Generalised predictability in the synthesis of biocarbons as clean energy materials: targeted high performance CO2 and CH4 storage

Abstract

This work shows how knowledge of any biomass and choice of carbonisation process can offer a generalised route to predictability in the preparation of activated biocarbons. We demonstrate that based on O/C ratio of carbonaceous matter, it is possible to predictably generate biocarbons with suitable porosity, surface area density, volumetric surface area and packing density targeted towards record levels of CO2 and CH4 storage capacity. Highly porous carbons with controlled levels of microporosity of up to 97% of the surface area and 92% of the pore volume are generated. The level of synthetic control is such that it enables, on the one hand, exceptional CO2 storage at 25 °C and low pressure (1.5 and 5.4 mmol g−1 at 0.15 and 1 bar, respectively) or moderate pressure (23.7 mmol g−1 at 20 bar), indicating superior uptake under both post-combustion and pre-combustion CO2 capture conditions.
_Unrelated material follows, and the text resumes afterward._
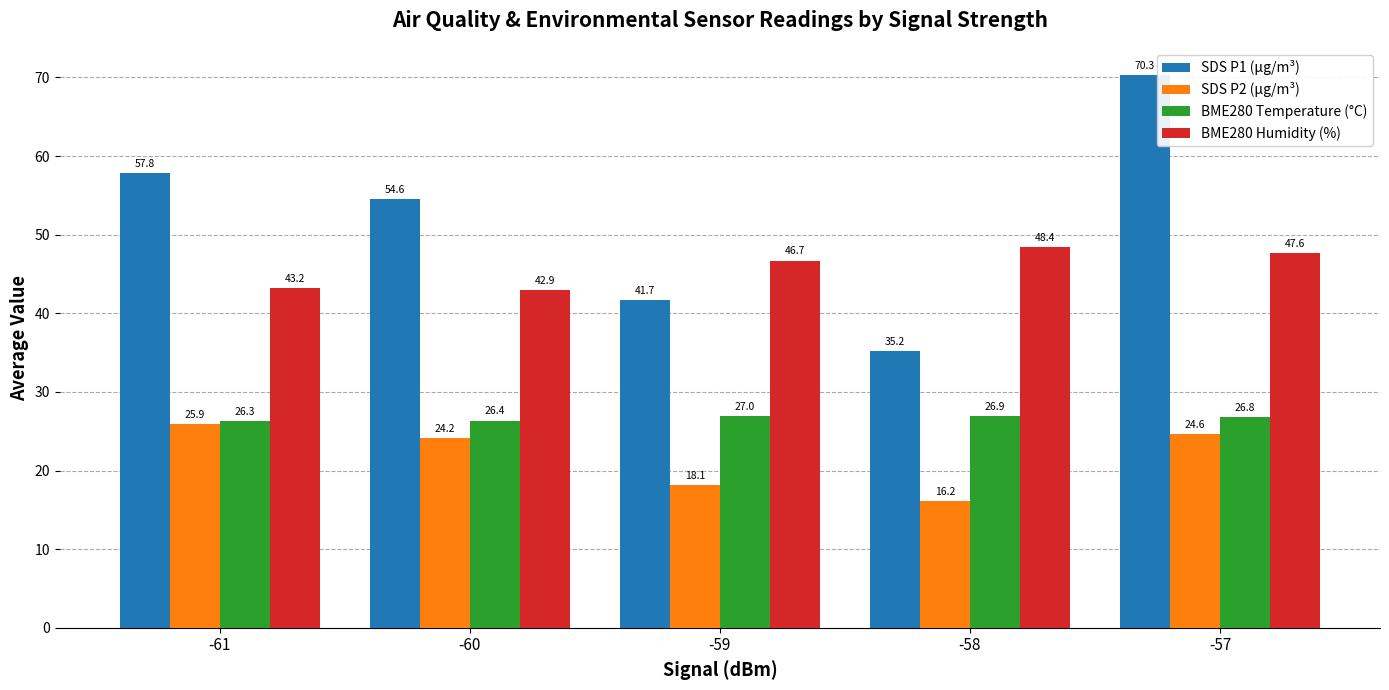

At which category is the sum across all series the highest?

-57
The carbons may also be directed towards storing record levels of methane; at 25 °C and 100 bar, volumetric methane uptake of between 309 and 334 cm3 (STP) cm−3 was obtained, which values are considerably higher than all current benchmark materials and, moreover, surpass the United States Department of Energy (US DOE) target of 263 cm3 (STP) cm−3. Crucially, the carbons also have very attractive working capacity (deliverable methane for 100-5 bar) of 262 cm3 (STP) cm−3, 234 cm3 (STP) cm−3 (80-5 bar), and 210 cm3 (STP) cm−3 (65-5 bar).